### 課題の目的
乱視についての文章の「以下のような特徴的な症状に心当たりはないでしょうか。」から「によって鮮明さが異なります。」までを、一字一句変えずに書き出してもらえますか?

### 提示文
+++++
乱視

乱視ってなに?

乱視とは、「遠くも近くも、ぼやけたり二重に見えたりする状態」として知られています。人によっては、文字がにじんで見えたり、光がにじんでまぶしく感じたりすることがあります。特に細かい字を読むときや夜間の運転などで見えにくさを感じることが多いのが特徴です。では、乱視の目の中では何が起こっているのでしょうか?

ここでは、乱視がどのような状態で、何が原因で起こるのか、その基本的な知識について解説します。
ご自身の目の状態を正しく理解するためにお役立てください。

乱視の人の見え方

乱視による見え方は、単に「全体がぼやける」だけではありません。複雑なピントのズレは、眼精疲労やそれに伴う頭痛・肩こりの大きな原因にもなります。
以下のような特徴的な症状に心当たりはないでしょうか。

光のにじみと伸び
夜間に信号や車のヘッドライトを見たとき、光源が点ではなく線状に伸びたり、にじんで大きく見えたりします。
文字や輪郭のブレ
看板の文字や時計の数字が、二重・三重にブレて見えることがあります(ゴースト現象)。
特定方向のぼやけ
格子模様などを見た際に、縦線ははっきり見えるのに横線はぼやけるなど、方向によって鮮明さが異なります。
+++++
### 与えられた記録
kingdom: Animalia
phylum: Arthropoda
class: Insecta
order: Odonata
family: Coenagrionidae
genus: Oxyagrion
+++++
### 記述回答
以下のような特徴的な症状に心当たりはないでしょうか。

光のにじみと伸び
夜間に信号や車のヘッドライトを見たとき、光源が点ではなく線状に伸びたり、にじんで大きく見えたりします。
文字や輪郭のブレ
看板の文字や時計の数字が、二重・三重にブレて見えることがあります(ゴースト現象)。
特定方向のぼやけ
格子模様などを見た際に、縦線ははっきり見えるのに横線はぼやけるなど、方向によって鮮明さが異なります。